Bir uzaylı golü Kendisini geçen yılda unutmuş bir takımı izlemeye gidersiniz de, masal tadında bir adam çıkar karşınıza. Maçta keyif yoktur, maçta Fenerbahçe forması altında yapılmayan hataları yapan da çoktur üstelik. Ama adam için aslolan ruhtur. Taraftarların, yıllardır ekranlarda izlediği muhteşem görüntülerine yabancı kalmalarına izin vermez. Yabancı değildir zaten... Fenerbahçeli Roberto Carlos... Futbol için bestelenmiş sol ayak senfonisi.
***
Sivasspor karşısında, bir bütünün en anlamlı parçasıydı Roberto Carlos.
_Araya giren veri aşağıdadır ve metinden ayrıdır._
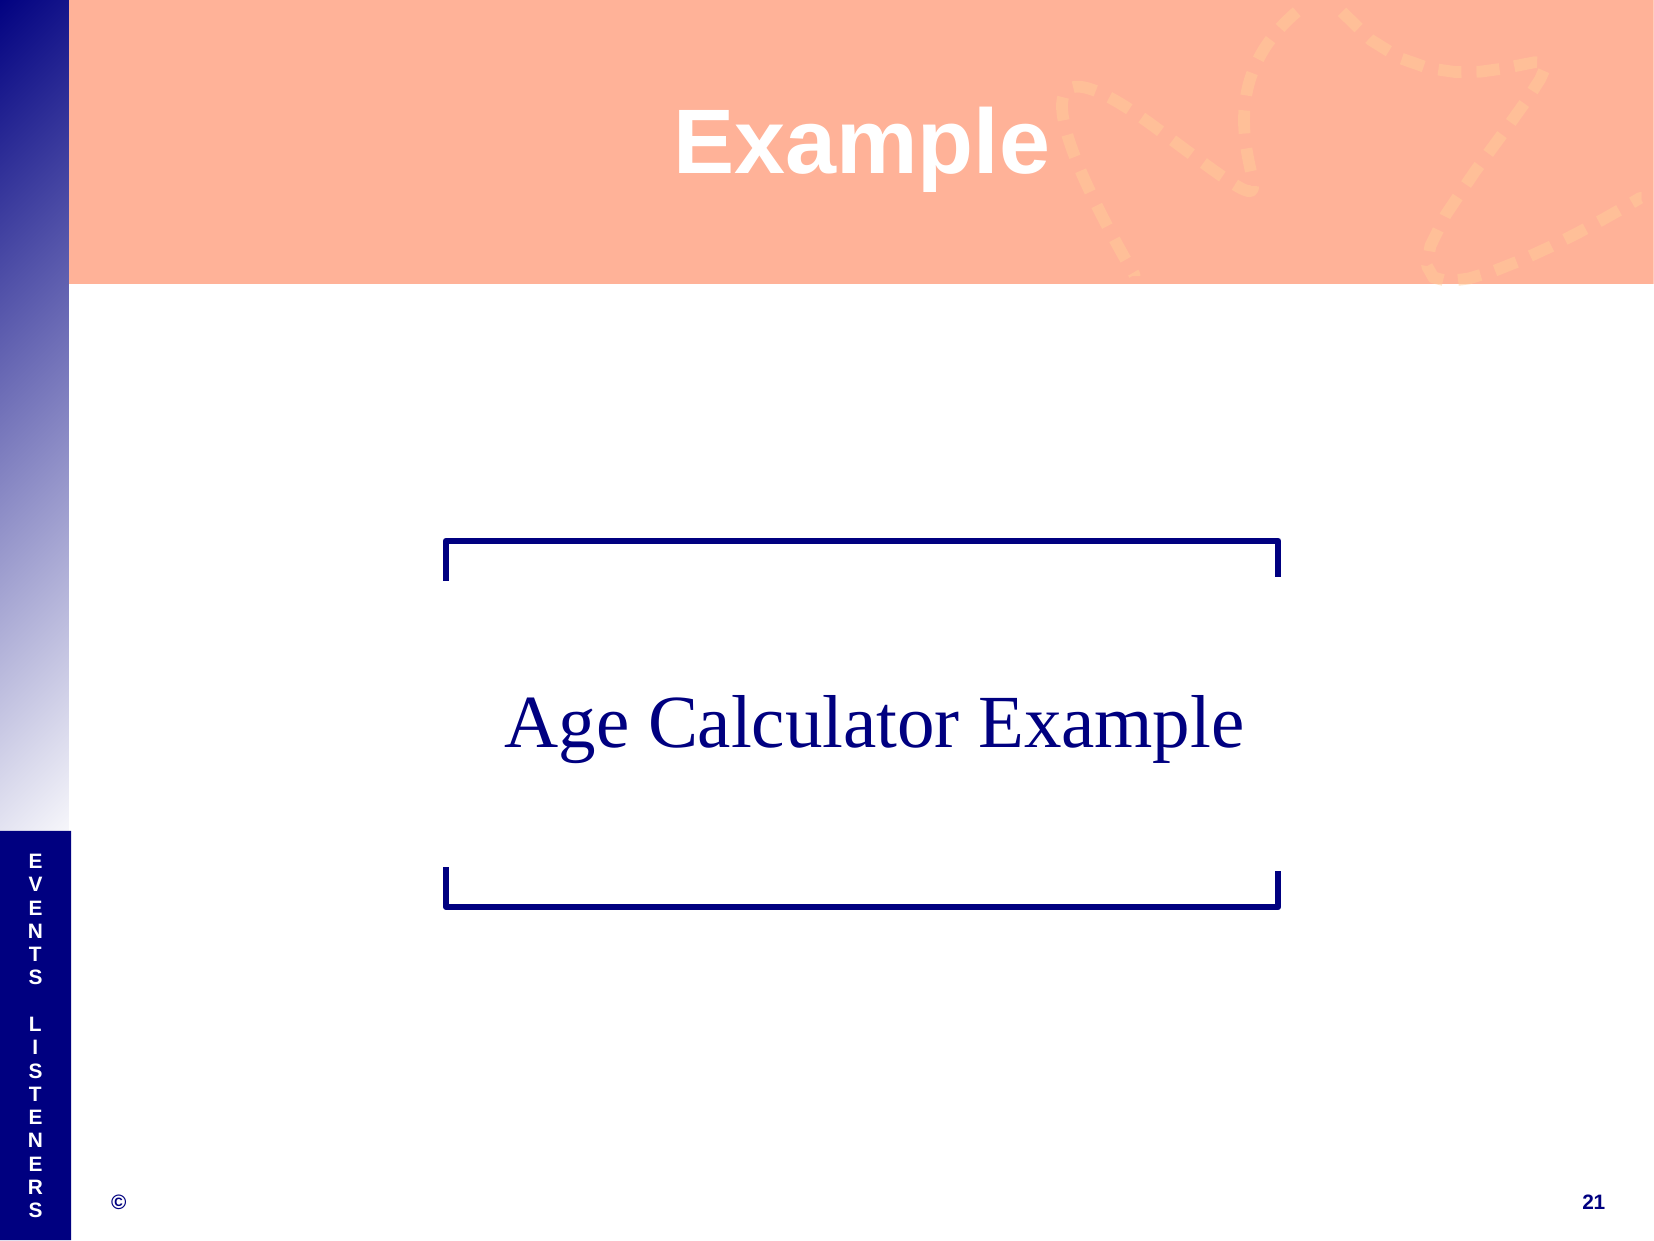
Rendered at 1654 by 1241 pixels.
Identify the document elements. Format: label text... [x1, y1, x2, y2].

text_box Age Calculator Example [461, 513, 1263, 931]
text_box E V E N T S L I S T E N E R S [0, 831, 71, 1241]
title Example [70, 37, 1654, 246]
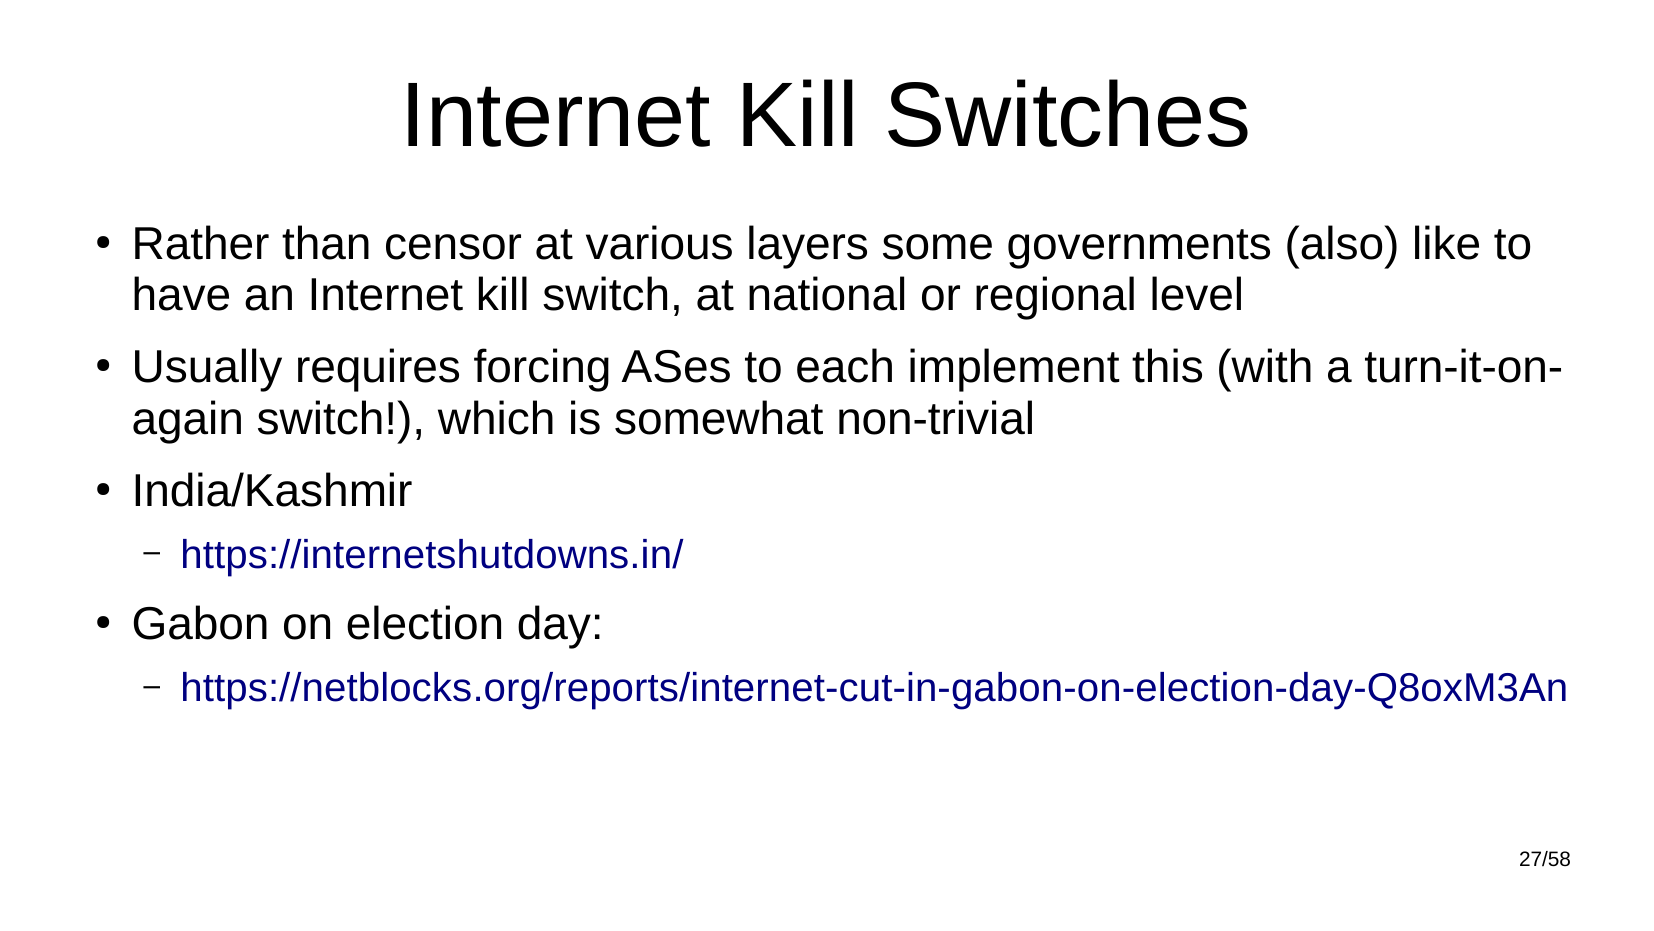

Yolun yarısını geçen birinin, gözlerimizin önünden geçen anlamlı bir film sahnesiydi, Sivasspor'a attığı gol. Kendisini böylesine özel yaratan Tanrı'ya seranat yaptı belki. Topu kullandıktan sonra topsuz alana zıpkın gibi girişi ve unutulmaz kafasıyla, bu muhteşem adamın kariyerine, "Bir uzaylı golü daha" eklendi...
***
Prekazi'nin Roberto Carlos için söylediklerine gelince... Altına kaçırmış düşüncelerin üzerinde tepinenlere de atılmış bir goldür bu. Ülkemize her gelen yabancıyı Alex ile kıyaslamak, sol ayakla gol atanları 3 saniyede Roberto Carlos ilan etmek, ancak bizim gibi üçüncü dünya ülkelerinin medyasına hastır.
***
Sivasspor karşısında da gördük ki, Fenerbahçe maç boyu baskı kuran bir takım olmayı hâlâ başaramadı. Yediği pozisyonlar da caba. Bu takımın sağ kanat sorunu var. Bir hafta önce bütün gençleri sahaya sürüp, ertesi hafta korkularına saklanan teknik adam sorunu var. Ve gerçek anlamda forvet sorunu var.
***
Kezman bir tuhaf adam. Ayaklarında tik var. Hep aynı hareketler ve ezberlenmiş girişimlerle pozisyon israfında. Rakibini bire bir geçmenin özelliklerini hâlâ öğrenememiş biri için, Fenerbahçe çok pahalı bir okul. Sadece Beşiktaş maçlarında atılan gollerle ödeştirme yolunu seçmek de büyük haksızlık. Kezman'a "talihsiz" de diyebiliriz ama... Talihi yaratmak için, doğru zamanda doğru yerde bulunmak kadar, çok çalışmak gerekiyor.
***
Sivasspor karşısında Roberto Carlos'un ellerinden tutup ayağa kaldırdığı bir takımın, yarın akşam Anderlecht karşısında, omuzlarda taşınması dileğiyle. Bunun için Aurelio'nun olması zorunlu. Her ne kadar futbol takım oyunu olsa da... Takımı oynatan adamların hakkını verelim.
***
Beşiktaş'ta 16 yaşındaki Batuhan konuşuluyor. Batuhan kadar Ertuğrul Sağlam'ı da konuşalım. Ertuğrul Sağlam'ın bir yanı Türkiye'de hiçbir teknik adamın cesaret edemediği biçimde gençlere kol kanat geriyor. Öte yanı, karşısına dikilen edepsizliğin starlarına, gereken cevabı veremiyor. Belli ki bir yanı özgür Sağlam'ın... Öte yanı kilitli.
***
Galatasaray, Lincoln'ün vuruş tekniğiyle kazandı. Lincoln'ün vurduğu toplar ışık hızında, etkisi bilmem kaç ton ağırlığında. Üstelik en can alıcı yerlere uzanıyor.. Görünen bir şey var ki, forvete herkesten çok ihtiyacı olan takım Galatasaray! Hakan Şükür gol rekoru kırana kadar, forvet hattındaki gençleri kullanmak, ikinci bir emre kadar yasaklı galiba.
***
Bizde büyük maçlar başlamadan, büyük takımların kendilerini bulması zaman alacak. Sonuç olarak yeşil ışık olsa da, ligimizdeki futbol kırmızı ışıkta bekliyor.